PDA

View Full Version : First time's a charm in latest USBC Storm Mixed Team Challenge events



onefrombills
03-24-2009, 03:56 AM
George Williams needed an outlet, a way to think about something other than his work with New York City's Department of Homeless Services.

"I had just started working for the Department of Homeless Services," Williams says of his decision to join a bowling league, "and I needed something to take my mind off of picking homeless people up off the street."

He quickly found what he was looking for, shooting 10 games at a time up to five days a week with discount coupons from Brunswick. And when the United States Bowling Congress brought the Storm Mixed Team Challenge to JIB Lanes in Flushing, N.Y. on Saturday - the house where his mother had been bowling since 1973 - Williams found something else: a $1,400 check for first place.

Williams's Pin Hitters team charged all the way from ninth place in team qualifying to claim the lead after the 10 baker games that followed, posting a total pinfall of 5,089 and a 235 average in baker-format competition that was capped by a high score of 283.

With a team that consisted of three bowlers who had never participated in a bowling tournament in their lives - two of whom came to the bowling center straight after working the night shift - Williams's expectations were not exactly high.

"You don't know how surprised I was," he said. "I really thought we were in fifth or sixth place.

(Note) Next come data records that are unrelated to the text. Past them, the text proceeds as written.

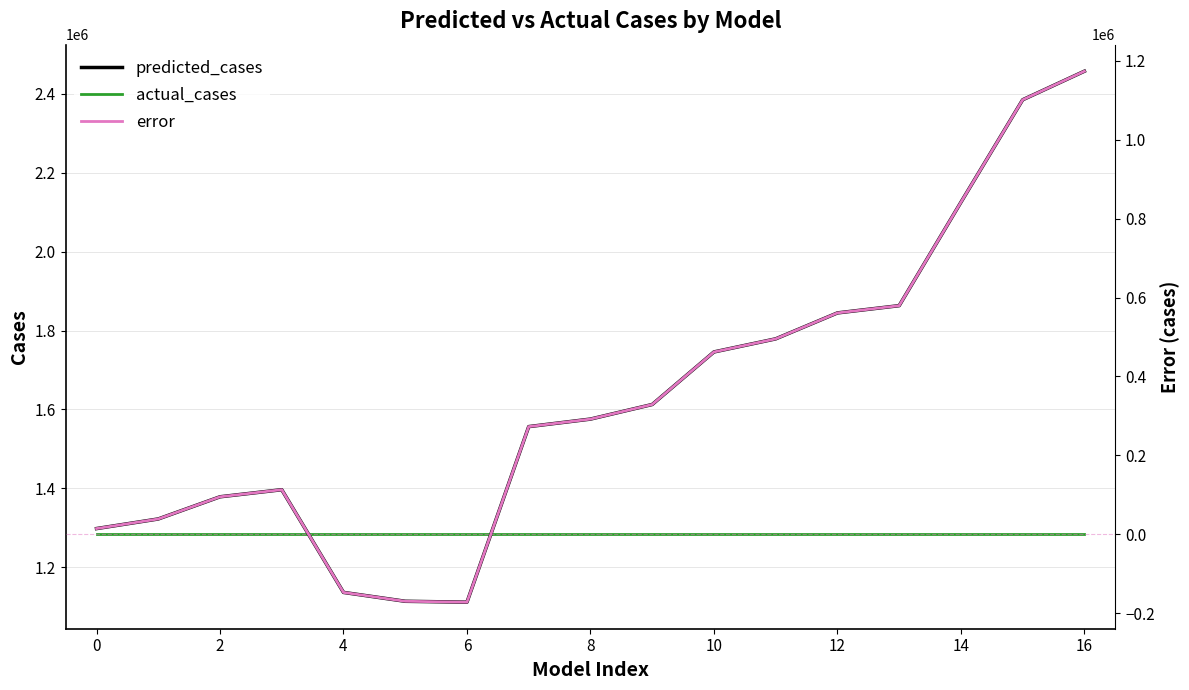

Is the value of predicted_cases at 8 greater than the value of actual_cases at 2?

Yes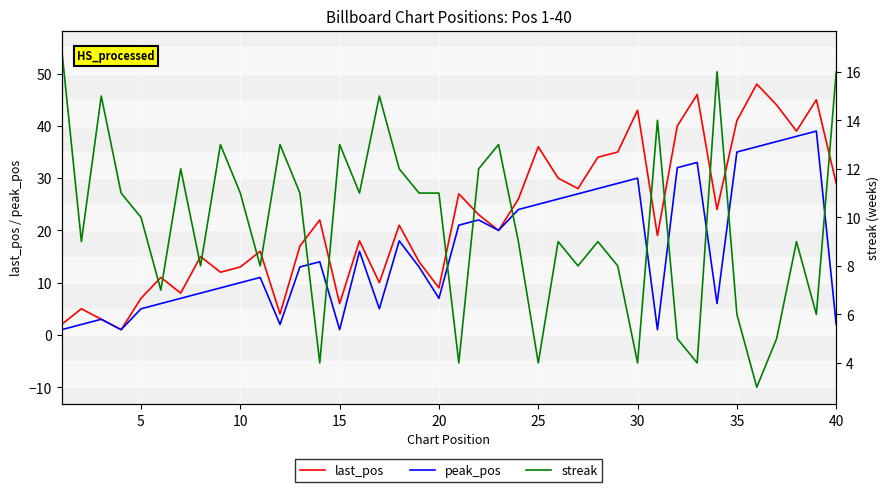

What is the value of the peak_pos point at the 40th from the left?

2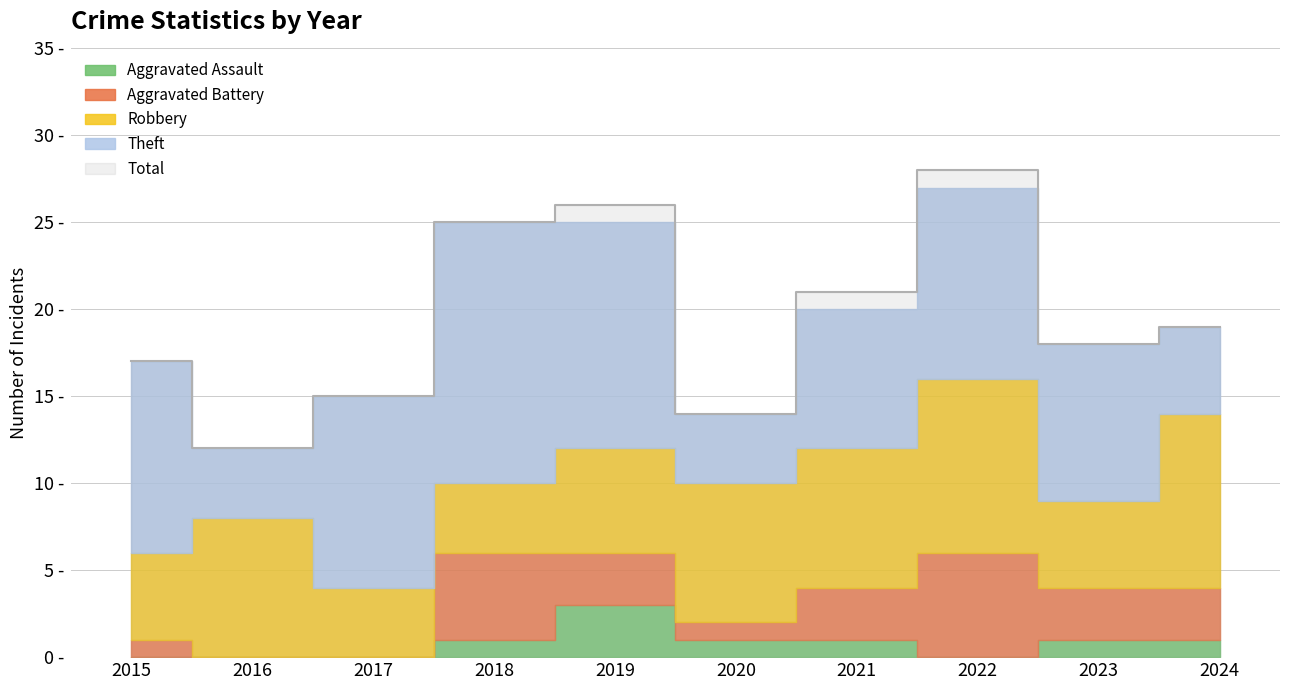

In Aggravated Assault, how many points are lower than both neighbors (excluding endpoints)?

1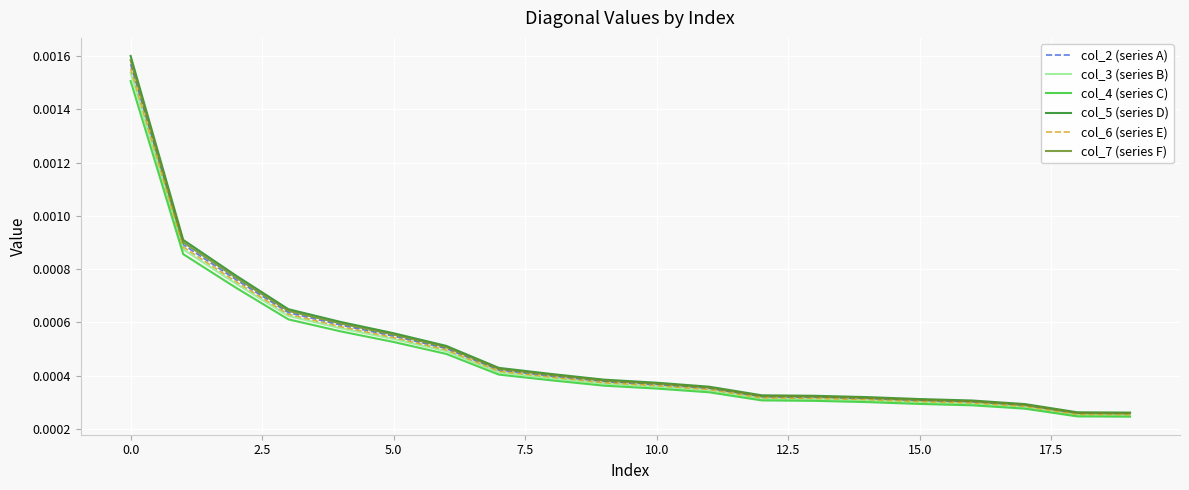

Which series has the largest range (max minus min)?

col_5 (series D)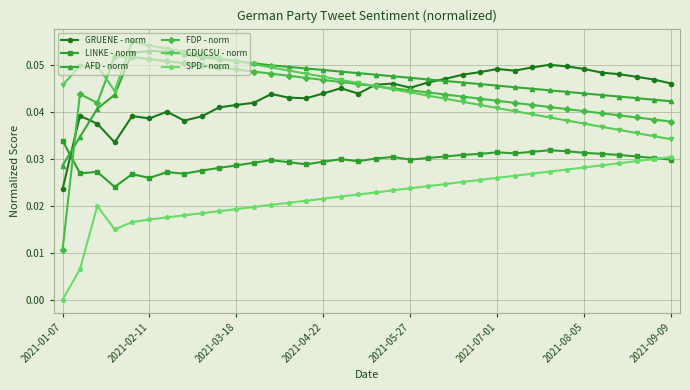

Which series has the largest range (max minus min)?

FDP - norm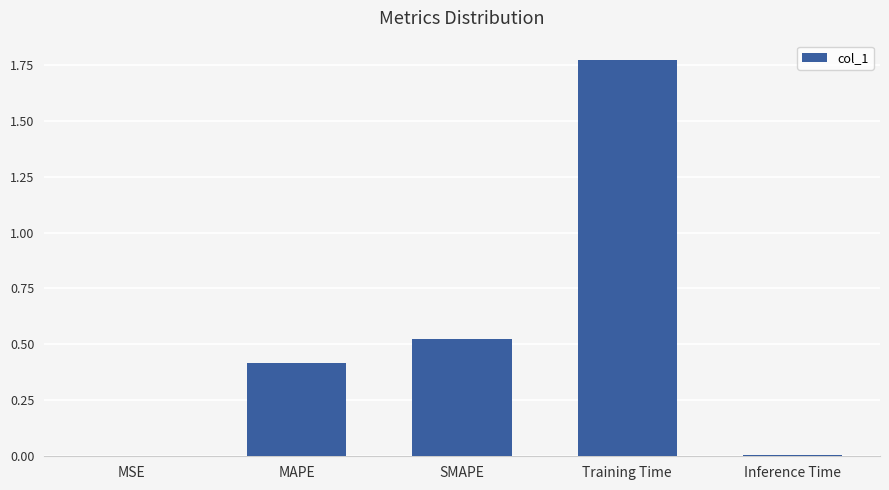

Which category has the highest value across all series?

Training Time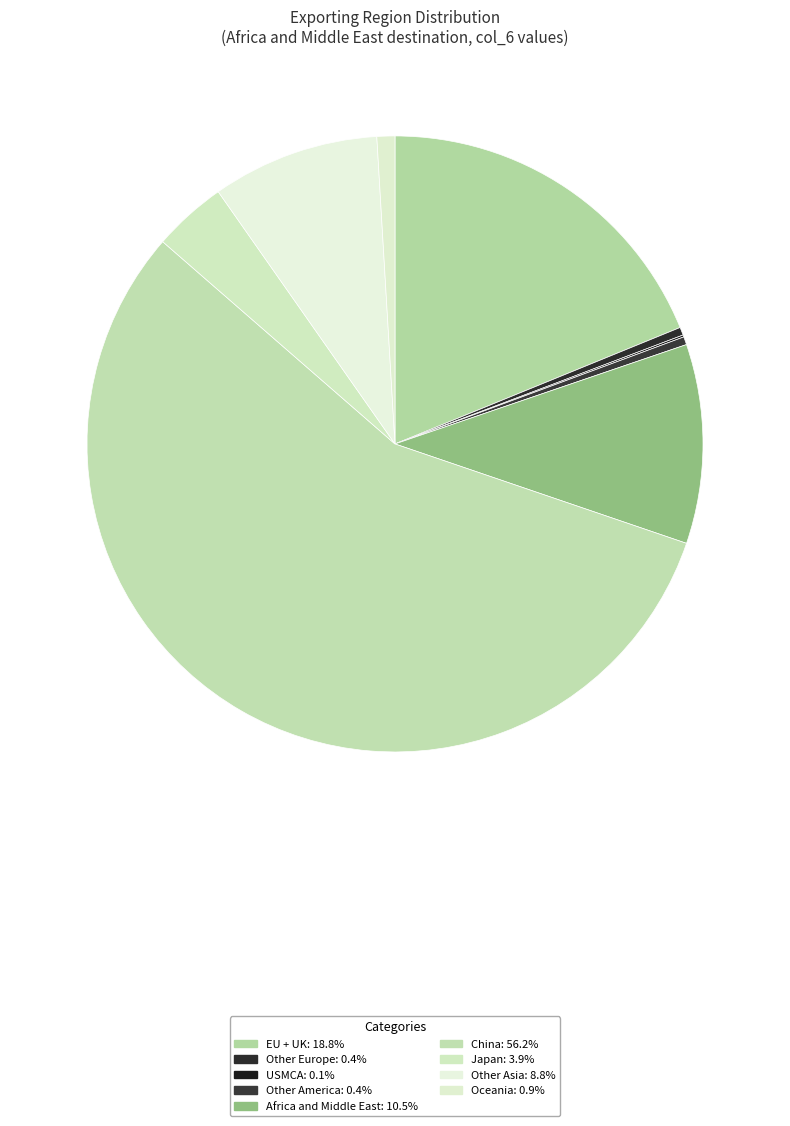

What is the majority slice?

China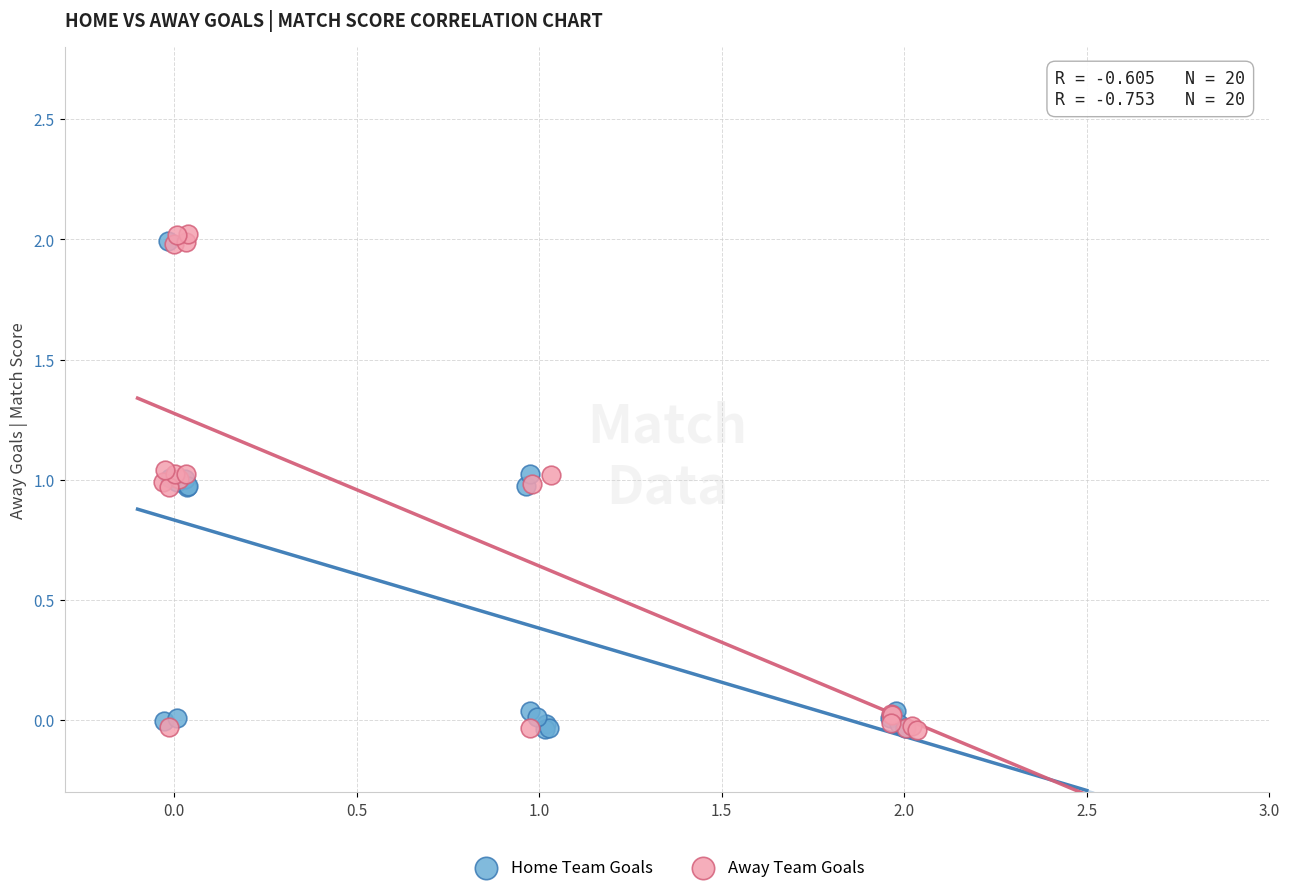

Which series has the widest spread of Y values?

Away Team Goals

I was with people who were bowling in their first tournament, so I thought fifth or sixth would be very nice."

And just before the lanes at Bradley Bowl flickered on for practice as the next Mixed Team Challenge event got under way in Windsor Locks, Conn., the following day, Paul Adamczyk's prospects of winning the tournament seemed as remote to him as they had to Williams in Flushing. In fact, the possibility seemed more like a joke.

"We joked about it right before it started," Adamczyk said. "'Wouldn't it be funny if we won it?'"
His family, who has been bowling the Mixed Team Challenge since Adamczyk was 14 years old, joined him in laughter. Adamczyk was captaining the youngest team in the house - "our youngest was 18, the oldest was 21," he explained - and this was his team's first time bowling the Mixed Team Challenge.

"It is a lot of bowling," Adamczyk said of the event. "But you have to stick to your goal of winning and keep that in the front of your mind. You can't let the pressure get to you."

If practicing under pressure was one of his team's motivations for entering the tournament, they came to the right place. By the time Mike Kluth struck out in the 10th frame of the final baker game to earn the Her Bodyguards team the narrowest of victories and a $1,300 check, the pressure of waiting for the results proved even more unbearable than any pressure they felt on the lanes. The team's total pinfall of 5,188 was only five pins better than the second-place Diamonds in the Ruff, who finished with 5,183 and posted consecutive handicap baker scores of 305 and 295.

"It was intense," Adamczyk said. "We knew it would be very close. We were thinking maybe we will lose by a couple of pins. When we found out we won by five pins, it was unbelievable - that five pins could have been a missed spare in the very first game. It could have been anything."

The Mixed Team Challenge moves on to Stardust Bowl in Addision, Ill., on April 4 and concludes the weekend's events at Milwaukee's AMF West Lanes on April 5.